New method predicts which tech startups will thrive

 MIT researchers have developed a method that can project the growth potential of new high-tech firms.

Washington: MIT researchers have developed a method that can project the growth potential of new high-tech firms.

Based on a uniquely comprehensive analysis of businesses in California, researchers at the MIT Sloan School of Management, have created a richly detailed picture of what characteristics high-growth high-tech firms have, and where they exist.

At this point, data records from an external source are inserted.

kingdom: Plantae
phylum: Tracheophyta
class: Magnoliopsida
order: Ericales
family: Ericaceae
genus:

Researchers said that among other factors, firms that formally register, seek capital investment, and make news early in their lives have higher growth potential.

Even a firm's name offers a solid hint of its growth potential, researchers said.

A business whose name includes the name of a founder does not generally expand as much as other types of firms, according to the researchers.

"That combination [of factors] turns out to be a very useful diagnostic for separating out the types of businesses that have a reasonable chance of growing, versus those that are much less likely to grow," said Scott Stern, the David Sarnoff Professor of Management at the MIT Sloan School of Management, who led the study.

The study also highlights which towns are home to startups with higher growth potential.

In California, the municipalities of Menlo Park, Mountain View, Palo Alto, and Sunnyvale top this list, in that order, with startups having characteristics that are associated with offering an Initial public offering (IPO) or being subject of a large acquisition, at about 10 times the state average, researchers said.

To conduct the study, researchers used a comprehensive list of new firms from California's official business registry over the years 2001 to 2011.

For 70 per cent of the firms, they were able to correlate a series of features that characterised high-growth firms over the period from 2001 to 2006; they then used those findings to test their results against the outcomes of the other 30 per cent of new firms in the same period.

They also tested their model against new firms registered in the years 2007 to 2011.

The research was published in the journal Science.